American drone logistics company Zipline plans to scale its Kenya operations to reach 1,000 more health facilities in the wake of a $150 million funding commitment from the US government.

The California-based robotics firm designs, manufactures, and operates drones to deliver medical products such as blood and vaccines. It operates in Kenya, Rwanda, Ghana, Côte d'Ivoire and Nigeria.

Zipline entered Kenya in 2022 through partnerships with the Kisumu and Kericho County governments. It has established a distribution hub in Kisumu to distribute rabies post-exposure prophylaxis, measles and malaria vaccines.

With the new funding, the company seeks to construct new drone hubs staffed by Kenyans to improve its reach. It aims to cut Kenya’s under-immunisation rate, which was negatively affected by Covid-19 pandemic-related disruptions, by half.

Zipline says it has so far conducted over 26,000 deliveries to 500 health facilities, delivered 2,000 units of blood and nearly 600,000 vaccine doses, and reached over 125,000 patients with HIV interventions.“The partnership is still being formalised with the Kenyan government; the outcome of this will steer the investment approach and subsequent timelines,” the company told The EastAfrican via e-mail.

Under the financing agreement, African governments are expected to more than double the US government’s investment through long-term service payments.

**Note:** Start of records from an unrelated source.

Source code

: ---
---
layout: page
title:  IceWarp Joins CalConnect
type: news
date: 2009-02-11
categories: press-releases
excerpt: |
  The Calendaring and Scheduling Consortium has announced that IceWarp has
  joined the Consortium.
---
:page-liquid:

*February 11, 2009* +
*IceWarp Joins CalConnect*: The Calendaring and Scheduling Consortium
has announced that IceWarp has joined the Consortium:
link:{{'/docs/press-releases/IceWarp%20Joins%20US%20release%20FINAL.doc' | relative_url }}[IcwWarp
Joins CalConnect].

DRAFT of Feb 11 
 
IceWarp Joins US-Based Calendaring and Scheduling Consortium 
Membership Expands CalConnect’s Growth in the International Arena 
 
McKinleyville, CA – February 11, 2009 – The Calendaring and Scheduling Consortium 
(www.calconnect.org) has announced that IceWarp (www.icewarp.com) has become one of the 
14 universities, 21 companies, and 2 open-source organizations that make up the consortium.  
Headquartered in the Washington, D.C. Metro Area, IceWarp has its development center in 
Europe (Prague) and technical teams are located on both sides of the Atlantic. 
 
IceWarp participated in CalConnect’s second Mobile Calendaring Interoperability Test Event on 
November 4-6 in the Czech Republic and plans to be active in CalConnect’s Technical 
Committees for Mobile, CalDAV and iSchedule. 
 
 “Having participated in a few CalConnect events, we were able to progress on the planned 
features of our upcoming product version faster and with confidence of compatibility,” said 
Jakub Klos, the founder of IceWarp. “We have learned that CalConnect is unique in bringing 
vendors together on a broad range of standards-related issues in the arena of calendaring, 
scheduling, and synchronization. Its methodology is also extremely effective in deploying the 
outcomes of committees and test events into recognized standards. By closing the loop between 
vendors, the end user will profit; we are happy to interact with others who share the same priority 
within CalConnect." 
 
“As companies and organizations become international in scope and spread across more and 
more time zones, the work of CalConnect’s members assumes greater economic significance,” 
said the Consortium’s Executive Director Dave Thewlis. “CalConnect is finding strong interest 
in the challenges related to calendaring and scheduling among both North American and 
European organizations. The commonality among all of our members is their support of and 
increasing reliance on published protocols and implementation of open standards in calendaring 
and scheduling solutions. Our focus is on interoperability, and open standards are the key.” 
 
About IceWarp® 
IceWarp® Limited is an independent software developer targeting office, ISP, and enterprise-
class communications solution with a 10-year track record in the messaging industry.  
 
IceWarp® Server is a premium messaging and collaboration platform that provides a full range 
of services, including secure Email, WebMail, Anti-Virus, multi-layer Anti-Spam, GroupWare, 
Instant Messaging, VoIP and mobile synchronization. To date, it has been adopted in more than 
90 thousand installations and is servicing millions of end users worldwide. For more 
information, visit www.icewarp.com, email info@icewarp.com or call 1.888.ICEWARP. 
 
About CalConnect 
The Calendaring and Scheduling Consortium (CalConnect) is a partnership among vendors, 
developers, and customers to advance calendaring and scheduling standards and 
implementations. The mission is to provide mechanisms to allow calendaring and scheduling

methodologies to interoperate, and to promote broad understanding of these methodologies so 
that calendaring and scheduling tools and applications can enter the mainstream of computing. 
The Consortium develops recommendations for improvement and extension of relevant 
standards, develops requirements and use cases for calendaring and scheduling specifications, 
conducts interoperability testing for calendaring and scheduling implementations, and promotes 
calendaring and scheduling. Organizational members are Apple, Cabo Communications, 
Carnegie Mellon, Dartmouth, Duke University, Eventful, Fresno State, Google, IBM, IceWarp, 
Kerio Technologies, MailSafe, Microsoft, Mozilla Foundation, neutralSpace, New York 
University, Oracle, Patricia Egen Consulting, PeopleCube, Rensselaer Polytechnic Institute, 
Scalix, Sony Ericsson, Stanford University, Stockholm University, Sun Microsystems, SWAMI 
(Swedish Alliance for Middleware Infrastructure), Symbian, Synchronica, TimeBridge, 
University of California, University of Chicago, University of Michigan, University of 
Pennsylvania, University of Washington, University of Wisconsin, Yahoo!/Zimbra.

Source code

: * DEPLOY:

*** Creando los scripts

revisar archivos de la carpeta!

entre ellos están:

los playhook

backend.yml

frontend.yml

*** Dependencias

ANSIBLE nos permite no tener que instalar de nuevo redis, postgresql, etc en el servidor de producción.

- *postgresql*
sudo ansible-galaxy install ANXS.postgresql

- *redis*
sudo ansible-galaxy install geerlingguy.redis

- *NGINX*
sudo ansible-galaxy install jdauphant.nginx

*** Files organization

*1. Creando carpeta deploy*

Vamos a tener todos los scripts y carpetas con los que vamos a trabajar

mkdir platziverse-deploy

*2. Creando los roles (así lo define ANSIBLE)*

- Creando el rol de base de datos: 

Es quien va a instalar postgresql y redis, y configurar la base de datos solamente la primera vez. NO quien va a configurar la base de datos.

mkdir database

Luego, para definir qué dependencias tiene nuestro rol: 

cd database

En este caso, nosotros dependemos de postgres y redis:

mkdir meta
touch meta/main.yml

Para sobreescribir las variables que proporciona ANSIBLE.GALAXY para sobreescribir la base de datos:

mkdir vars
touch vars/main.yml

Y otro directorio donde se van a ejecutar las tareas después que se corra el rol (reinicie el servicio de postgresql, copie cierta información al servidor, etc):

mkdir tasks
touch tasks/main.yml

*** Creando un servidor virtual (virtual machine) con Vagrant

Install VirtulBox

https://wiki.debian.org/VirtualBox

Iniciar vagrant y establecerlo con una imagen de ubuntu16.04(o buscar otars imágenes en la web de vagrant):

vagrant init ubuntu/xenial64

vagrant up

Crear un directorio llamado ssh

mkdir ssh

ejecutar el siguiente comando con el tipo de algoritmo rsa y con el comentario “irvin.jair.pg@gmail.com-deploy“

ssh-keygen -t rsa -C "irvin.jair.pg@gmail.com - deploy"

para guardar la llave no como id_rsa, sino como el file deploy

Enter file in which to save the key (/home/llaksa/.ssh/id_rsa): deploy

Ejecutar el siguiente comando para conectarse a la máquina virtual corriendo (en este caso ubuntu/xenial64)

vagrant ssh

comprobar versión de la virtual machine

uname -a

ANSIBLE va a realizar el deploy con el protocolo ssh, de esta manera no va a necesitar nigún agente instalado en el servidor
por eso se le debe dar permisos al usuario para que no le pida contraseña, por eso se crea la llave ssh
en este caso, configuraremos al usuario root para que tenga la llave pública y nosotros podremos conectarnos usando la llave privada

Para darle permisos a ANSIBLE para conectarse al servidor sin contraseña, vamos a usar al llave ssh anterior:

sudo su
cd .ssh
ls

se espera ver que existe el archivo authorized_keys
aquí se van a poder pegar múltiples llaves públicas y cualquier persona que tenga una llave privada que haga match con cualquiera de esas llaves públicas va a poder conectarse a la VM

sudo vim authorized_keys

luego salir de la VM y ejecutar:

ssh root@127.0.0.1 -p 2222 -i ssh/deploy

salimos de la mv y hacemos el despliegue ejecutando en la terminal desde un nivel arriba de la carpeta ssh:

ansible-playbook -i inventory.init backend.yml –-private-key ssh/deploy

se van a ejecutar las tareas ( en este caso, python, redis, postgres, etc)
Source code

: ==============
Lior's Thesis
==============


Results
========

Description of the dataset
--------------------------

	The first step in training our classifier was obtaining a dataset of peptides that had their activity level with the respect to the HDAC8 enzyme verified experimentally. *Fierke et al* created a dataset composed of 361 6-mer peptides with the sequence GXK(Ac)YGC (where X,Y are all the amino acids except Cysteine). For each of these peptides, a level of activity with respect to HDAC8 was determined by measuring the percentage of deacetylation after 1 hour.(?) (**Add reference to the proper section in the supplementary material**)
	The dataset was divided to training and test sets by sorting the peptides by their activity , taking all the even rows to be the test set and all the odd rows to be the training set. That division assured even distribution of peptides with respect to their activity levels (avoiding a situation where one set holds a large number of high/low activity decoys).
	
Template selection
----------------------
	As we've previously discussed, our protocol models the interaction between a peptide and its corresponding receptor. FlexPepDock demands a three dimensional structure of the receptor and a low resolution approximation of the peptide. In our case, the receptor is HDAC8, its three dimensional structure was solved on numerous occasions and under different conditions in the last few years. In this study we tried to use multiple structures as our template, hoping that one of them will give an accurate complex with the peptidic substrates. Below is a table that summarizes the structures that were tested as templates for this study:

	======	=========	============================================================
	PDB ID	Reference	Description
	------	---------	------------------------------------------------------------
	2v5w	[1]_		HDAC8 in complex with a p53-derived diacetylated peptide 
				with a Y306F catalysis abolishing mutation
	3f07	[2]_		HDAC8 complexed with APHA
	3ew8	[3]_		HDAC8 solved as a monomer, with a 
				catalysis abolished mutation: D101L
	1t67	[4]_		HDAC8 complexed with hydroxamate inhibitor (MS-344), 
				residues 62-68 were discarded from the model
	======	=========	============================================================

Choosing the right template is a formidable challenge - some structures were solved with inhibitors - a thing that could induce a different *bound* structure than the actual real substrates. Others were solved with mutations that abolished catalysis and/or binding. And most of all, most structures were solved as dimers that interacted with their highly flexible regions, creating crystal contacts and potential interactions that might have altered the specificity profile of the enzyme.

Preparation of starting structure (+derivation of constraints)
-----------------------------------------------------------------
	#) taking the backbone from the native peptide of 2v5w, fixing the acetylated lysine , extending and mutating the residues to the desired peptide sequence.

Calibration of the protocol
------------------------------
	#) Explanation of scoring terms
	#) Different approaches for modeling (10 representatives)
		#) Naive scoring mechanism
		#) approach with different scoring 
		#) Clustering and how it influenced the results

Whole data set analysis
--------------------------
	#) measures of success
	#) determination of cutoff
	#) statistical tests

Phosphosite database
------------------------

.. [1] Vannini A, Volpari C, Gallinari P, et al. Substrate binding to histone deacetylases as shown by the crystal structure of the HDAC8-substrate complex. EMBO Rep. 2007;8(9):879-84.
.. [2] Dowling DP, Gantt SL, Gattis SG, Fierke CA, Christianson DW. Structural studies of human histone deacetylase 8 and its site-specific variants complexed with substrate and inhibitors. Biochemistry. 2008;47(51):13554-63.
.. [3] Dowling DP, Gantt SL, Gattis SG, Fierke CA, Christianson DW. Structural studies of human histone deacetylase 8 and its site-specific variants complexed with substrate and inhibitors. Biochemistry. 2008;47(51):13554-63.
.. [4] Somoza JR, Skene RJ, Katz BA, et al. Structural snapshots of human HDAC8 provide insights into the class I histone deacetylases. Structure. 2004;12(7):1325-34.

The State Department’s financing will only be released when they sign service contracts and commit to paying utilisation fees, expected to reach up to $400 million over the programme’s lifespan.

The “pay-for-performance” mechanism is designed to ensure that African governments, not donors, are engaged in sustaining the medical logistics infrastructure system, especially in the wake of America’s drastic slash of foreign aid and support to health, humanitarian, and development programmes across Africa this year.

Kenya recently signed a $2.5 billion health deal with the US, becoming the first African country to sign the US Health MoUs. Several other countries, including neighbours East African Uganda and Rwanda, have signed similar deals in the past few days.

Meanwhile, a Nairobi court has suspended the Kenyan deal until a case challenging surrender of data to the US is determined.

If implemented, the health deal would see Nairobi get $1.6 billion over the next five years in exchange for health care data and specimens for the next 25 years.

In Rwanda, the company serves more than 800 health facilities through its distribution centres in the central city of Muhanga and the town of Kayonza in the eastern region."Our current focus is going tall in our existing markets, including Kenya. The grant support positions us to rapidly scale our proven model and accelerate the build-out of a comprehensive, autonomous drone delivery network,” Zipline said.“While we see long-term potential across Africa, our immediate priority is to deepen our impact and demonstrate the full scalability of instant delivery in the countries we already serve."President Donald Trump's government’s latest deals with African governments are potential replacements for the funding lost after the US Agency for International Development (USAid) folded.

Since he dismantled the agency earlier this year, thousands of health workers’ jobs have been cut, as have health agreements the agency has run in Africa for decades.

Across the continent, countries are increasingly adopting drone delivery to mitigate medical logistics challenges, especially in rural areas, driven mainly by poor infrastructure.

Zipline, founded in 2014, uses autonomous drones that launch from a hub, fly pre-planned routes, and deliver packages by lowering them via a tethered delivery pod called a ‘droid’ in less than an hour.

The drone remains airborne while the small droid descends to the drop-off point, releases the package, and then ascends back to the main aircraft before it returns to the hub.